29.3.2021   

EN

Official Journal of the European Union

C 110/20


Reference for a preliminary ruling from Upper Tribunal (Tax and Chancery Chamber) (United Kingdom) made on 30 December 2020 — Gallaher Limited v The Commissioners for Her Majesty's Revenue & Customs

(Case C-707/20)

(2021/C 110/21)

Language of the case: English

Referring court

Upper Tribunal (Tax and Chancery Chamber)

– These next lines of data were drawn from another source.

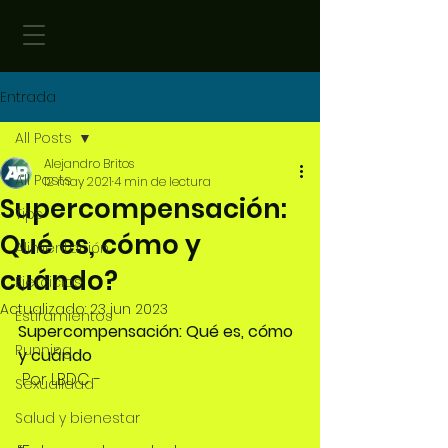
Entrada
All Posts
Alejandro Britos
All Posts
12 may 2021
4 min de lectura
Supercompensación:
Tips
Qué es, cómo y
Alimentación
cuándo?
Ejercicios
Actualizado:
23 jun 2023
Estiramientos
Supercompensación: Qué es, cómo 
Running
y cuándo
 Por 
LBDC
 -
Sexualidad
Salud y bienestar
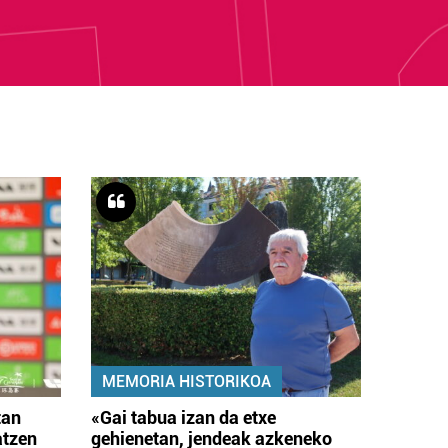
MEMORIA HISTORIKOA
tan
«Gai tabua izan da etxe
atzen
gehienetan, jendeak azkeneko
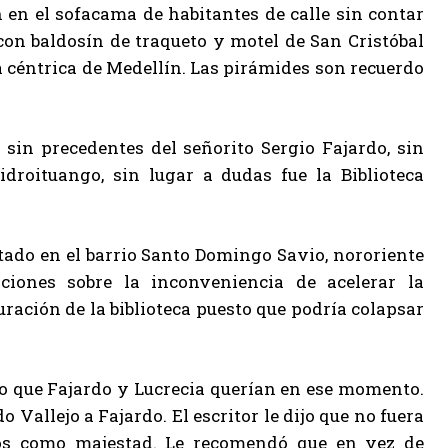
n en el sofacama de habitantes de calle sin contar
on baldosín de traqueto y motel de San Cristóbal
a céntrica de Medellín. Las pirámides son recuerdo
sin precedentes del señorito Sergio Fajardo, sin
droituango, sin lugar a dudas fue la Biblioteca
tado en el barrio Santo Domingo Savio, nororiente
ciones sobre la inconveniencia de acelerar la
ración de la biblioteca puesto que podría colapsar
lo que Fajardo y Lucrecia querían en ese momento.
Vallejo a Fajardo. El escritor le dijo que no fuera
rlos como majestad. Le recomendó que en vez de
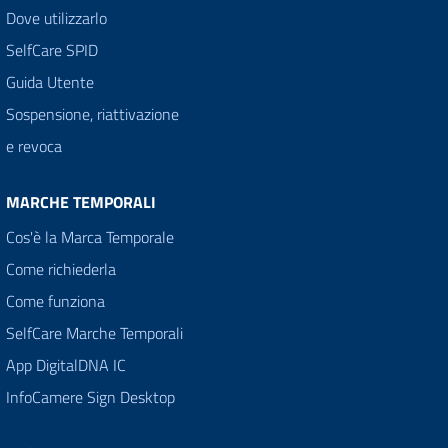
Dove utilizzarlo
SelfCare SPID
Guida Utente
Sospensione, riattivazione
e revoca
MARCHE TEMPORALI
Cos'è la Marca Temporale
Come richiederla
Come funziona
SelfCare Marche Temporali
App DigitalDNA IC
InfoCamere Sign Desktop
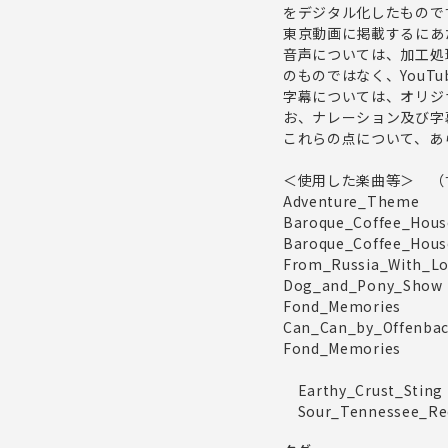
をデジタル化したもので
東京動画に掲載するにあ
音声については、加工処
のものではなく、YouT
字幕については、オリジ
お、ナレーション及び字
これらの点について、あ
＜使用した楽曲等＞ （す
Adventure_Theme
Baroque_Coffee_Hous
Baroque_Coffee_Hous
From_Russia_With_L
Dog_and_Pony_Show
Fond_Memories
Can_Can_by_Offenba
Fond_Memories
Earthy_Crust_Sting
Sour_Tennessee_Re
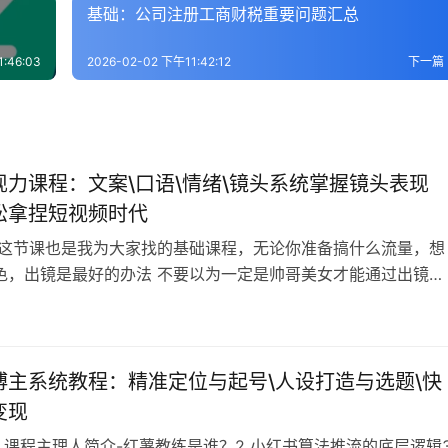
基础：公司注册工商财税重要问题汇总
:46:03
2026-02-02 下午11:42:12
下一篇
现力课程：文案\口语\情绪\镜头系统掌握镜头表现
松拿捏短视频时代
 这节课也是我为大家找的基础课程，无论你准备搞什么流量，想
色，出镜是最好的办法 不要以为一定是帅哥美女才能通过出镜获
势（好吧他们确实很有优势），但是很多普通草根一样是可以做
而这其中的关键就在于镜头表现力。 有的人为什么明明很普通，
是喜欢看他视频？ 有的穿搭博主为什么那么有亲和力？ 有的娱
么那么搞笑，非常能带动…
博主系统教程：精准定位与起号\人设打造与选题\快
变现
1 课程主理人简介-红薯教练是谁？2 小红书算法推流的底层逻辑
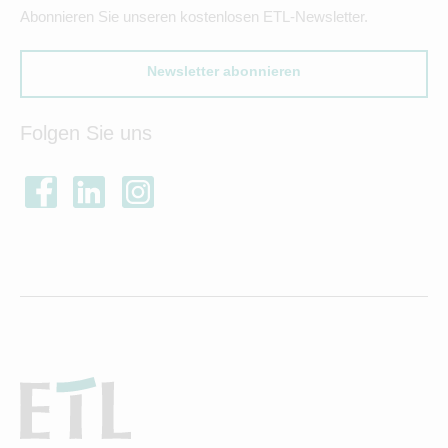
Abonnieren Sie unseren kostenlosen ETL-Newsletter.
Newsletter abonnieren
Folgen Sie uns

Parties to the main proceedings

Applicant: Gallaher Limited

Defendant: The Commissioners for Her Majesty's Revenue & Customs

Questions referred

1.

Whether Article 63 TFEU can be relied upon in relation to domestic legislation such as the Group Transfer Rules, which applies only to groups of companies?

2.

Even if Article 63 TFEU cannot more generally be relied upon in relation to the Group Transfer Rules, can it nonetheless be relied upon:

a)

in relation to movements of capital from a parent company resident in an EU member state to a Swiss resident subsidiary, where the parent company has 100 % shareholdings in both the Swiss resident subsidiary and the UK resident subsidiary on which the tax charge is imposed?

b)

in relation to a movement of capital by a wholly-owned subsidiary resident in the UK to a wholly-owned Swiss resident subsidiary of the same parent company resident in an EU member state, given that the two companies are sister companies and not in a parent-subsidiary relationship?

3.

Whether legislation, such as the Group Transfer Rules, which imposes an immediate tax charge on a transfer of assets from a UK resident company to a sister company which is resident in Switzerland (and does not carry on a trade in the UK through a permanent establishment), where both of those companies are wholly-owned subsidiaries of a common parent company, which is resident in another member state, in circumstances where such a transfer would be made on a tax neutral basis if the sister company were also resident in the UK (or carried on a trade in the UK through a permanent establishment), constitutes a restriction on the freedom of establishment of the parent company in Article 49 TFEU or, if relevant, a restriction on the freedom to move capital in Article 63 TFEU?

4.

Assuming Article 63 TFEU can be relied upon:

a)

was the transfer of the Brands and related assets by GL to JTISA, for a consideration which was intended to reflect the market value of the Brands, a movement of capital for the purposes of Article 63 TFEU?

b)

did the movements of capital by JTIH to JTISA, its Swiss resident subsidiary, constitute direct investments for the purposes of Article 64 TFEU?

c)

given that Article 64 TFEU only applies to certain types of capital movement, can Article 64 apply in circumstances where movements of capital can be characterized as both direct investments (which are referred to in Article 64 TFEU) and also as another type of capital movement not referred to in Article 64 TFEU?

5.

If there was a restriction then, it being common ground that the restriction was in principle justified on overriding grounds in the public interest (namely, the need to preserve the balanced allocation of taxing rights), was the restriction necessary and proportionate within the meaning of the case law of the CJEU, in particular in circumstances in which the taxpayer in question has realized proceeds for the disposal of the asset equal to the full market value of the asset?

6.

If there was a breach of the freedom of establishment and/or of the right to free movement of capital:

a)

does EU law require that the domestic legislation be interpreted or disapplied in a manner which provides GL with an option to defer the payment of tax;

b)

if so does EU law require that the domestic legislation be interpreted or disapplied in a manner which provides GL with an option to defer the payment of tax until the assets are disposed of outside the sub-group of which the company resident in the other Member State is parent (i.e. ‘on a realization basis’) or is an option to pay tax in instalments (i.e. ‘on an instalment basis’) capable of providing a proportionate remedy;

c)

if, in principle, an option to pay tax by instalments is capable of being a proportionate remedy:

i)

is that only the case if domestic law contained the option at the time of the disposals of assets, or is it compatible with EU law for such an option to be provided by way of remedy after the event (namely for the national court to provide such an option after the event by applying a conforming construction or disapplying the legislation);

ii)

does EU law require national courts to provide a remedy which interferes with the relevant EU law freedom to the least possible extent, or is it sufficient for the national courts to provide a remedy which, whilst proportionate, departs from the existing national law to the minimum extent possible;

iii)

what period of instalments is necessary; and

iv)

is a remedy involving an instalment plan in which payments fall due prior to the date on which the issues between the parties are finally determined in breach of EU law, i.e. must the instalment due dates be prospective?